Every record should be written out again in full, with no character altered.

--- START ---

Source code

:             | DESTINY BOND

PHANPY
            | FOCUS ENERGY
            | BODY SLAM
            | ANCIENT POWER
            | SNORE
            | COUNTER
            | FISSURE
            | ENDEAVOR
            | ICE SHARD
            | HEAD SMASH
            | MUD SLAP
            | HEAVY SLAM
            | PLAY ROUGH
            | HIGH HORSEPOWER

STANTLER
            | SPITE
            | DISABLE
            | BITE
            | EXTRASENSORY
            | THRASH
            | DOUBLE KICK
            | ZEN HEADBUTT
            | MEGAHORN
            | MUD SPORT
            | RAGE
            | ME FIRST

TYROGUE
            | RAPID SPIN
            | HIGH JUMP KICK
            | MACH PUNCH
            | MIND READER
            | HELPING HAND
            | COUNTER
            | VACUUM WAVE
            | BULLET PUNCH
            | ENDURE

--- END ---

Output below »
Source code

:             | DESTINY BOND

PHANPY
            | FOCUS ENERGY
            | BODY SLAM
            | ANCIENT POWER
            | SNORE
            | COUNTER
            | FISSURE
            | ENDEAVOR
            | ICE SHARD
            | HEAD SMASH
            | MUD SLAP
            | HEAVY SLAM
            | PLAY ROUGH
            | HIGH HORSEPOWER

STANTLER
            | SPITE
            | DISABLE
            | BITE
            | EXTRASENSORY
            | THRASH
            | DOUBLE KICK
            | ZEN HEADBUTT
            | MEGAHORN
            | MUD SPORT
            | RAGE
            | ME FIRST

TYROGUE
            | RAPID SPIN
            | HIGH JUMP KICK
            | MACH PUNCH
            | MIND READER
            | HELPING HAND
            | COUNTER
            | VACUUM WAVE
            | BULLET PUNCH
            | ENDURE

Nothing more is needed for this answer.